Sankar, I am not a pro like some others here, but I ask, why would you dedicate a whole thread to solely wait on data from the network?

Wouldn't it be faster and more efficient to override the task scheduler for something like this:

task::execute(){
spawn( Read data from the network)
spawn(do something else concurrently using the other threads that are doing nothing)
}
task::execute(){
spawn(process the data just read in parallel)
}
task::execute(){
spawn(send out data to the network)
spawn(do something else concurrently using the other threads that are doing nothing)
}

I am getting tired so i just broke down the general program. Your program needs to be broke into three parts. Unfortunately, when network data processing comes in, this is your best bet. In your program, one entire thread is essentially, dead. It's sole existence is to wait on data. Sure, there might be some sleep time in there, but from what I have read, I don't think that was your plan. And, that would actually slow your whole program down too. So, if you are running a quad core, you are down 25%. The real goal is to find work for your threads. Always keep the thread busy and use implicit locking and you will be golden.

I belive the above outline is a faster way to process network data than to have on thread running concurrently with the rest of the program checking for data and filling some kind of a queue with data received off the network. The queue would be under heavy load from these worker threads checking for data continuously.

Now, you may have to restructure your program to find work for your threads while you are reading and writing to the network, and I know you can do it, because I did. If you minimize the amount of dead time your threads spend doing nothing, you will speed up your program...... isn't that obvious? so.... find work for your threads!


RafSchietekat
Black Belt
7 Views

"why would you dedicate a whole thread to solely wait on data from the network?"
Because TBB assumes that hardware threads executing tasks shouldn't be bothered with anything else, so as a general rule any potentially significant waiting should be done in an external thread.

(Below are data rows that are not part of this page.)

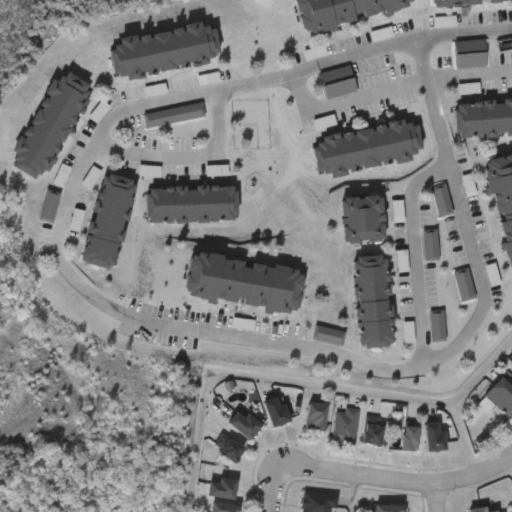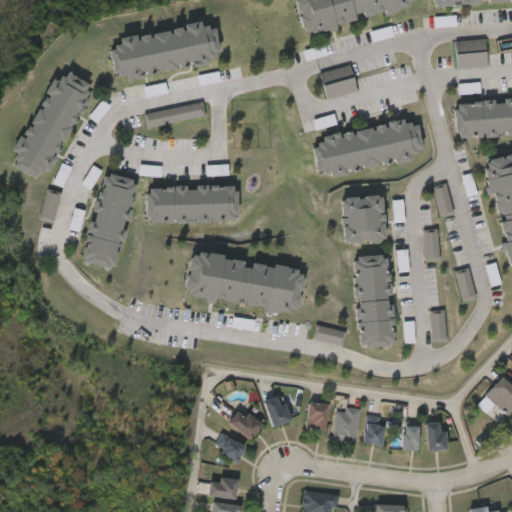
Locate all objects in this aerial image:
building: (440, 0)
building: (463, 2)
building: (337, 10)
building: (341, 11)
road: (464, 30)
building: (162, 48)
building: (471, 49)
building: (163, 51)
building: (470, 54)
building: (336, 76)
building: (337, 82)
road: (389, 87)
building: (468, 88)
building: (172, 113)
building: (174, 115)
building: (483, 115)
building: (484, 120)
building: (48, 123)
building: (50, 126)
building: (366, 142)
building: (366, 148)
road: (186, 158)
building: (442, 195)
building: (501, 196)
building: (501, 197)
building: (442, 200)
building: (189, 201)
building: (49, 202)
building: (191, 204)
building: (49, 206)
building: (397, 211)
building: (360, 214)
building: (108, 215)
building: (362, 219)
building: (76, 220)
building: (108, 222)
building: (430, 239)
building: (430, 244)
road: (415, 254)
building: (242, 280)
building: (464, 281)
building: (243, 283)
building: (464, 285)
building: (371, 297)
building: (372, 301)
building: (437, 322)
road: (179, 324)
building: (437, 325)
building: (327, 330)
building: (328, 335)
building: (510, 369)
road: (309, 386)
building: (501, 394)
building: (498, 396)
building: (276, 411)
building: (275, 412)
building: (316, 412)
building: (316, 416)
building: (344, 420)
building: (242, 422)
building: (244, 425)
building: (346, 425)
building: (370, 427)
building: (372, 431)
building: (408, 434)
building: (409, 436)
building: (433, 436)
building: (434, 438)
road: (465, 440)
building: (228, 443)
building: (229, 449)
road: (380, 479)
building: (221, 487)
building: (222, 489)
road: (353, 494)
road: (438, 499)
building: (315, 500)
building: (318, 502)
building: (223, 506)
building: (224, 507)
building: (386, 508)
building: (386, 508)
building: (477, 509)
building: (479, 509)
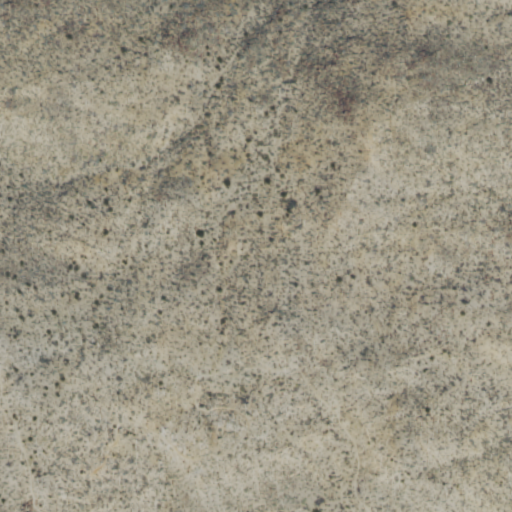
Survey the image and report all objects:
road: (227, 448)
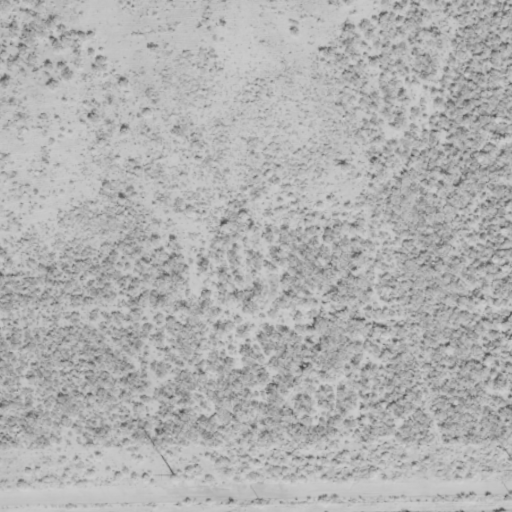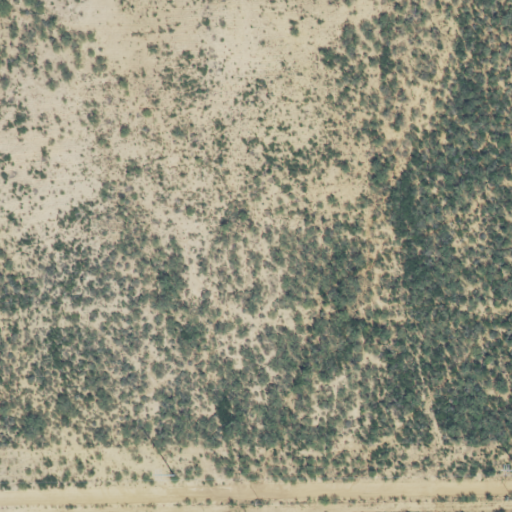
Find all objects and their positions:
power tower: (173, 476)
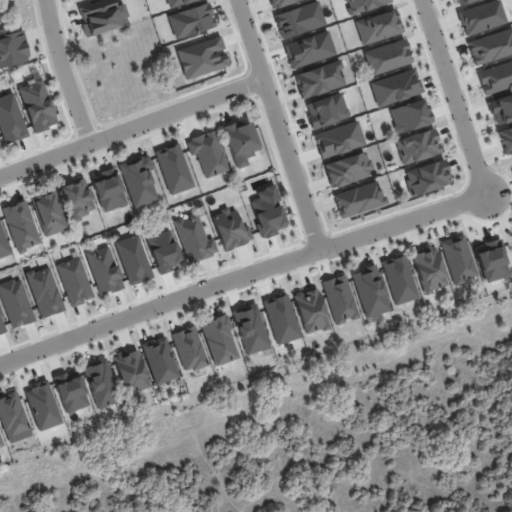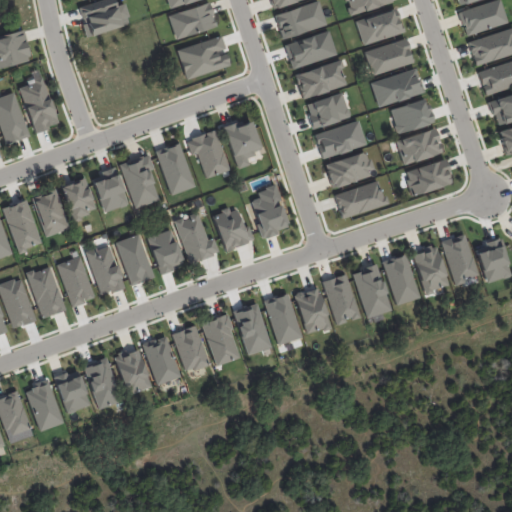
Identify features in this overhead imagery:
building: (460, 1)
building: (465, 1)
building: (175, 2)
building: (277, 2)
building: (362, 4)
building: (482, 15)
building: (101, 16)
building: (480, 16)
building: (298, 19)
building: (190, 20)
building: (377, 26)
road: (66, 35)
building: (491, 43)
building: (490, 46)
building: (12, 48)
building: (308, 49)
building: (386, 56)
building: (201, 57)
road: (62, 71)
building: (495, 76)
building: (496, 76)
building: (318, 79)
road: (253, 82)
road: (463, 85)
building: (394, 87)
road: (255, 96)
road: (454, 99)
building: (36, 105)
building: (502, 106)
building: (501, 108)
building: (325, 110)
building: (409, 115)
building: (10, 119)
road: (129, 125)
road: (276, 128)
building: (507, 137)
building: (505, 138)
building: (337, 139)
building: (240, 142)
building: (417, 146)
building: (207, 153)
road: (504, 165)
building: (173, 168)
building: (347, 169)
building: (426, 177)
building: (138, 180)
building: (108, 189)
road: (287, 192)
building: (77, 198)
building: (358, 199)
building: (48, 213)
building: (266, 215)
road: (373, 218)
building: (20, 225)
building: (230, 229)
road: (327, 233)
building: (193, 237)
road: (316, 239)
building: (511, 239)
road: (303, 241)
building: (3, 244)
building: (163, 250)
building: (458, 258)
building: (133, 259)
building: (492, 260)
building: (103, 269)
building: (428, 269)
road: (277, 276)
building: (399, 279)
building: (74, 281)
road: (242, 282)
building: (44, 291)
building: (369, 291)
building: (339, 299)
building: (15, 302)
building: (310, 310)
building: (280, 318)
building: (2, 326)
building: (249, 328)
building: (218, 339)
building: (188, 348)
building: (159, 360)
building: (130, 371)
building: (100, 383)
building: (70, 391)
building: (42, 405)
building: (12, 414)
road: (259, 426)
park: (310, 436)
building: (1, 442)
road: (219, 472)
road: (91, 509)
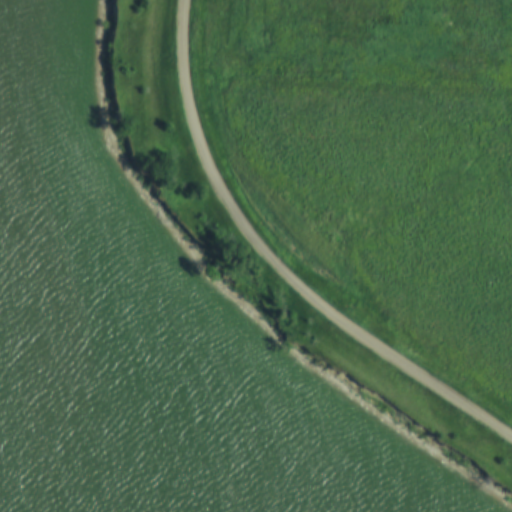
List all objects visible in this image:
road: (279, 267)
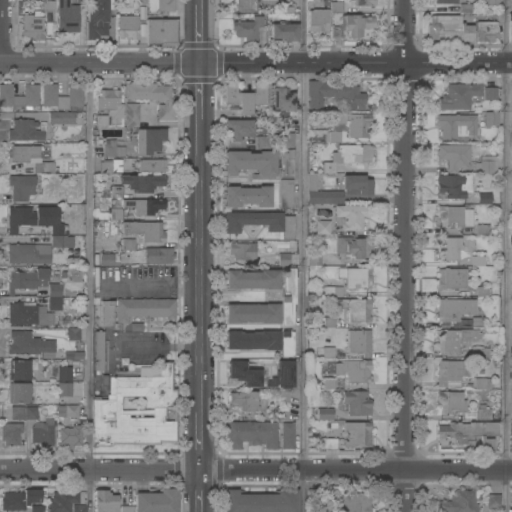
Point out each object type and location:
road: (201, 1)
building: (140, 2)
building: (445, 2)
building: (363, 3)
building: (492, 3)
building: (243, 5)
building: (244, 5)
building: (48, 6)
building: (165, 6)
building: (337, 7)
building: (68, 15)
building: (66, 16)
building: (96, 19)
building: (97, 19)
building: (317, 20)
building: (318, 20)
building: (48, 24)
building: (31, 25)
building: (356, 25)
building: (32, 26)
building: (127, 26)
building: (351, 26)
building: (127, 27)
building: (246, 27)
building: (246, 28)
building: (447, 28)
building: (448, 29)
building: (487, 29)
building: (160, 30)
building: (509, 30)
building: (161, 31)
building: (283, 31)
building: (486, 31)
building: (510, 31)
road: (201, 32)
building: (284, 32)
road: (100, 62)
road: (356, 62)
traffic signals: (201, 63)
building: (334, 93)
building: (489, 93)
building: (490, 93)
building: (259, 94)
building: (334, 94)
building: (18, 95)
building: (458, 95)
building: (458, 95)
building: (511, 95)
building: (19, 96)
building: (61, 96)
building: (151, 96)
building: (62, 97)
building: (152, 97)
building: (245, 97)
building: (511, 97)
building: (237, 99)
building: (282, 99)
building: (283, 99)
building: (109, 101)
building: (109, 102)
building: (130, 114)
building: (131, 114)
building: (60, 117)
building: (61, 117)
building: (490, 118)
building: (490, 119)
building: (100, 120)
building: (102, 120)
building: (353, 123)
building: (355, 124)
building: (455, 125)
building: (457, 126)
building: (239, 128)
building: (237, 129)
building: (24, 130)
building: (24, 130)
building: (332, 136)
building: (148, 140)
building: (148, 140)
building: (263, 141)
building: (287, 141)
building: (109, 148)
building: (111, 149)
building: (120, 152)
building: (454, 155)
building: (348, 156)
building: (348, 156)
building: (454, 156)
building: (29, 157)
building: (29, 158)
building: (251, 162)
building: (251, 162)
building: (286, 163)
building: (151, 164)
building: (485, 164)
building: (489, 164)
building: (151, 165)
building: (110, 166)
building: (285, 178)
building: (141, 182)
building: (146, 182)
building: (356, 184)
building: (356, 185)
building: (453, 185)
building: (454, 185)
building: (21, 186)
building: (20, 187)
building: (116, 191)
building: (286, 193)
building: (321, 193)
building: (247, 195)
building: (247, 196)
building: (322, 197)
building: (484, 198)
building: (144, 205)
building: (144, 205)
building: (116, 214)
building: (352, 215)
building: (454, 215)
building: (351, 216)
building: (453, 216)
building: (35, 219)
building: (35, 220)
building: (260, 221)
building: (260, 221)
building: (475, 223)
building: (511, 225)
building: (511, 225)
building: (321, 226)
building: (322, 227)
building: (145, 230)
building: (482, 230)
building: (140, 233)
road: (201, 236)
building: (127, 244)
building: (354, 247)
building: (353, 248)
building: (448, 248)
building: (450, 248)
building: (39, 249)
building: (241, 250)
building: (242, 250)
building: (28, 253)
building: (157, 255)
building: (158, 255)
road: (504, 255)
building: (128, 256)
road: (301, 256)
road: (407, 256)
building: (283, 258)
building: (314, 258)
building: (109, 259)
building: (110, 260)
building: (477, 260)
building: (64, 275)
building: (355, 277)
building: (356, 277)
building: (450, 278)
building: (451, 278)
building: (27, 279)
building: (251, 279)
building: (253, 279)
building: (27, 280)
road: (88, 287)
building: (54, 290)
building: (332, 291)
building: (482, 291)
building: (53, 296)
building: (289, 296)
building: (59, 303)
building: (143, 308)
building: (144, 308)
building: (453, 308)
building: (453, 308)
building: (355, 309)
building: (356, 309)
building: (511, 309)
building: (511, 311)
building: (253, 312)
building: (106, 313)
building: (107, 313)
building: (252, 313)
building: (28, 314)
building: (28, 314)
building: (327, 322)
building: (477, 322)
building: (465, 325)
building: (72, 333)
building: (456, 338)
building: (251, 339)
building: (252, 339)
building: (455, 339)
building: (358, 341)
building: (359, 341)
building: (28, 343)
building: (287, 343)
building: (29, 344)
building: (98, 350)
building: (98, 350)
building: (328, 352)
building: (480, 352)
building: (74, 356)
building: (511, 362)
building: (19, 369)
building: (19, 370)
building: (353, 370)
building: (353, 370)
building: (451, 370)
building: (450, 371)
building: (63, 373)
building: (64, 373)
building: (243, 373)
building: (244, 373)
building: (282, 374)
building: (283, 375)
building: (511, 379)
building: (483, 383)
building: (328, 384)
building: (63, 389)
building: (64, 389)
building: (19, 392)
building: (469, 392)
building: (18, 393)
building: (282, 397)
building: (243, 400)
building: (244, 401)
building: (450, 401)
building: (356, 402)
building: (357, 402)
building: (451, 402)
building: (511, 403)
building: (511, 404)
building: (136, 408)
building: (137, 409)
building: (66, 410)
building: (70, 410)
building: (17, 412)
building: (22, 412)
building: (31, 412)
building: (324, 413)
building: (282, 414)
building: (484, 414)
building: (347, 428)
building: (467, 431)
building: (43, 432)
building: (43, 432)
building: (469, 432)
building: (10, 433)
building: (10, 434)
building: (250, 434)
building: (251, 434)
building: (287, 435)
building: (288, 435)
building: (510, 435)
building: (510, 435)
building: (69, 436)
building: (348, 436)
building: (69, 437)
road: (201, 441)
building: (327, 443)
building: (485, 444)
road: (255, 472)
road: (201, 492)
building: (314, 494)
building: (20, 498)
building: (19, 499)
building: (61, 501)
building: (62, 501)
building: (103, 501)
building: (104, 501)
building: (155, 501)
building: (156, 501)
building: (261, 501)
building: (458, 501)
building: (493, 501)
building: (259, 502)
building: (353, 502)
building: (354, 502)
building: (459, 502)
building: (492, 502)
building: (511, 505)
building: (37, 508)
building: (78, 508)
building: (79, 508)
building: (126, 508)
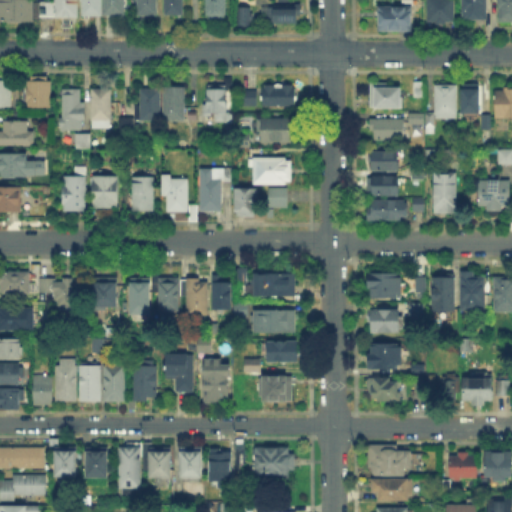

(Added) That one external thread might also handle all communications at once, but if you spawn tasks to wait on individual data channels, each of those tasks blocks a whole software thread (by default one per hardware thread), and you may easily starve the whole process even with many hyperthreaded cores available.
Shankar1
Beginner
7 Views

Sorry for the delayed reply.

Quoting - smasherprog
In your program, one entire thread is essentially, dead. It's sole existence is to wait on data. Sure, there might be some sleep time in there, but from what I have read, I don't think that was your plan. And, that would actually slow your whole program down too. So, if you are running a quad core, you are down 25%

What I would do is deffer the creation of threads in the scheduler as there are cores and not as default(wherein the scheduler creates one thread lesser than cores). And I would also have an extra IO thread which would wait on data and just spawn tasks. This way Im not down by 25%.